For those who fear they lead people overall into greater car use then can I point out that 68% of users are using the car club car less than five times per year, with a further 12% taking six to eight trips per year. The top two reasons for use are journey time and carrying bulky items.
They also provide a way to cut the cost of transport, with 20% of users telling us their reason for joining was that they could not afford to own a car. Simply transitioning people from petrol and diesel cars they own to electric or hydrogen cars they own not only does not address this cost challenge, but as tailpipe-free vehicles cost more than petrol and diesel cars it actually makes the problem worse.
While the link to public transport was not the same this year, the link to active travel was still there – with around 60% of respondents (depending on the region) walking three times a week, and around 30% cycling three times a week. The England and Wales average for cycling more than just once a week is only 14%.

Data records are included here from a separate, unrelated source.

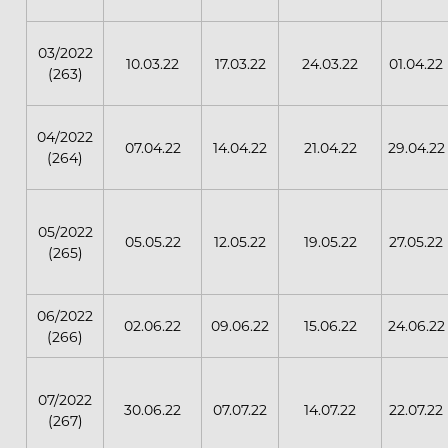
03/2022
10.03.22
17.03.22
24.03.22
01.04.22
(263)
04/2022
07.04.22
14.04.22
21.04.22
29.04.22
(264)
05/2022
05.05.22
12.05.22
19.05.22
27.05.22
(265)
06/2022
02.06.22
09.06.22
15.06.22
24.06.22
(266)
07/2022
30.06.22
07.07.22
14.07.22
22.07.22
(267)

And all of this is being achieved by just over 6,000 cars and vans. I think I may have mentioned it, but there are nearly 40 million cars and vans in our country, the overwhelming majority of which are privately owned.
So here we have an option that doesn’t lead to more driving or more cars but in fact to much less driving and far, far fewer cars intertwining with high walking and cycling rates and higher public transport use. It turns out that (shared) cars are a key part of the way to get rid of cars overall – very much alongside public transport provision and interventions that make walking and cycling attractive options.
This is why just referring to ‘cars’ is simplistic. We should instead be careful to disentangle shared cars from privately owned ones – and travel hierarchies should reflect this. Instead of talking about (but often failing to deliver) zero car parking in new developments, we should have zero car parking for privately owned cars with, where it is merited, a very small number of spaces for shared cars alongside provision of other modes. We should be taking car parking out of other spaces too, leaving behind the odd space for shared cars as merited.
All of this is wholly compatible with other interventions to get people out of cars such as low traffic neighbourhoods, road pricing, active travel infrastructure, mobility as a service, mobility hubs, level pavements of the right size without cars parked over them...and the list goes on. It’s a list that is often missing shared car because it’s, well, a car. And we don’t like cars, so we don’t talk about them.
And therein lies a dreadful irony – shared cars are, in fact, among the most powerful weapons to get rid of cars overall that we have in our arsenal, and we should not be afraid to use them.
That means them having a defined, appropriate place in transport strategies from local up to central government level; designed into developments and hubs; incentivising their use as part of a package pushing people towards sustainable transport and away from privately owned car; and being clear that they are on the right side of the line when it comes to getting to net zero.